Nous sommes conscients de l’ambition que nous manifestons ainsi, une ambition extrême car, dans la réflexion sur la défense, l’introduction des données concernant les développements de la technologie est en lui-même un problème considérable. Chacun d’entre nous, par l’expérience de la vie et le cas échéant par celle de la guerre, a pu réaliser directement, j’allais dire vitalement, la complexité de ce sujet, puisque nombreux sont ceux qui ont été, d’une manière ou d’une autre, impliqués dans des conflits où la participation des technologies, leur poids, leur importance variaient, en fonction des types de conflits, des conjonctures politiques, stratégiques, militaires, humaines aussi. Ceux, par exemple, qui se souviennent de la guerre d’Indochine, de celle d’Algérie, ou encore des conflits que certains d’entre nous qui écrivent sur les affaires stratégiques qualifient, par une expression peut-être malheureuse, de « basse intensité » — ce qui ne veut pas dire naturellement que ceux qui en meurent le vivent ainsi — ont pu y mesurer le poids relativement faible des technologies ; et voilà tout à coup qu’est apparu un autre conflit local, régional, mettant en œuvre de formidables moyens mobilisés et organisés à l’échelle du monde : ce fut la guerre du Golfe qui a montré l’importance extraordinaire de l’introduction des technologies dans les opérations.

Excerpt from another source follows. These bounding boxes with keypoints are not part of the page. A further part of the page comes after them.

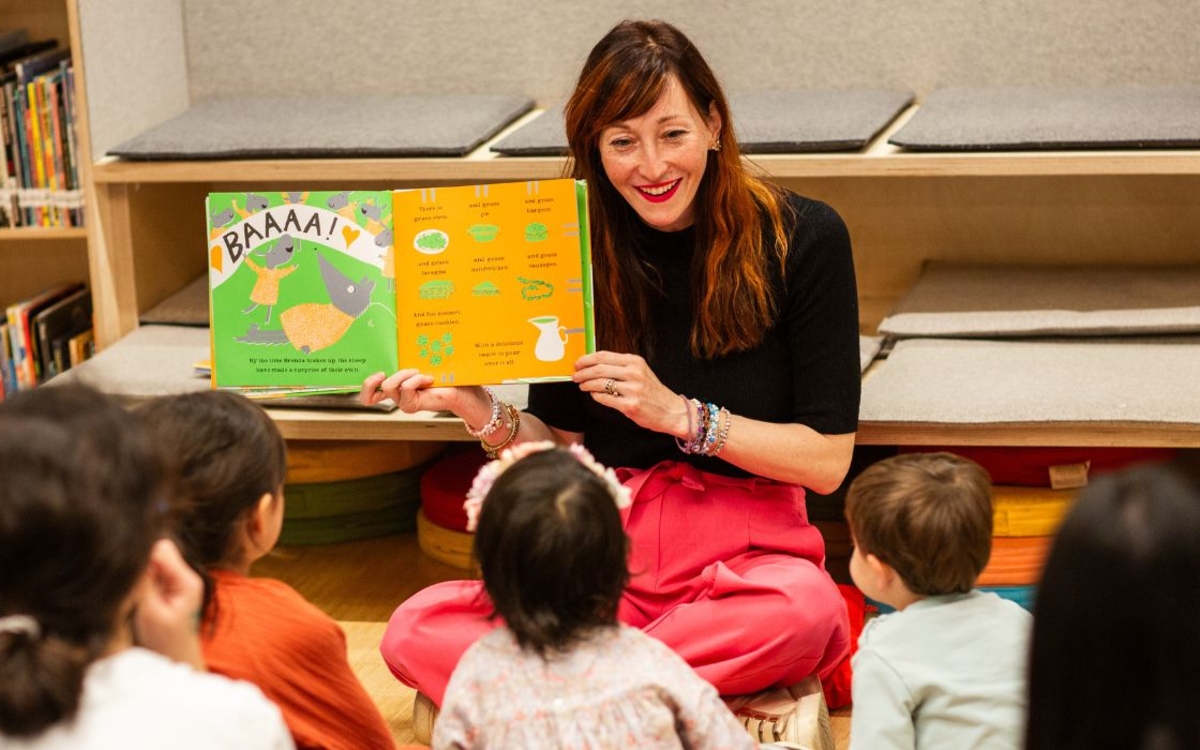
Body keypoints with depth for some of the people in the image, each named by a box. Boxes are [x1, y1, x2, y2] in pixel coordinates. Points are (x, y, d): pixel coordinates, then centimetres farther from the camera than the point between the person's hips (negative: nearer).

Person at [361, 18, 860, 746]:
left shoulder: (802, 237, -3)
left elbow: (828, 459, -4)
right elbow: (561, 450, 10)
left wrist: (679, 414, -14)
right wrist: (478, 411, -9)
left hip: (744, 553, -2)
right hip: (606, 560, 3)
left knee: (802, 611, -40)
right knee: (416, 630, -25)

Ce sont autant de données qui nous incitaient à réfléchir à cet égard ; d’abord, dans le contexte technologique nouveau, dans le contexte stratégique nouveau aussi : je veux dire par là que la réflexion sur les technologies et les conflits doit se situer dans la phase actuelle de l’histoire des relations stratégiques internationales. Elle doit incorporer l’impératif de la limitation des armements, éventuellement celui du désarmement lui-même, mais aussi le développement de certaines technologies par rapport à d’autres, certaines voies nouvelles de développement ou d’accès à la puissance. D’autre part, l’importance même des technologies dans les perspectives de conflit ou dans leur conduite a naturellement poussé à en faire du même coup un des éléments de la compétition internationale, un des facteurs des relations stratégiques internationales elles-mêmes, et ce deuxième aspect est naturellement fondamental pour notre réflexion.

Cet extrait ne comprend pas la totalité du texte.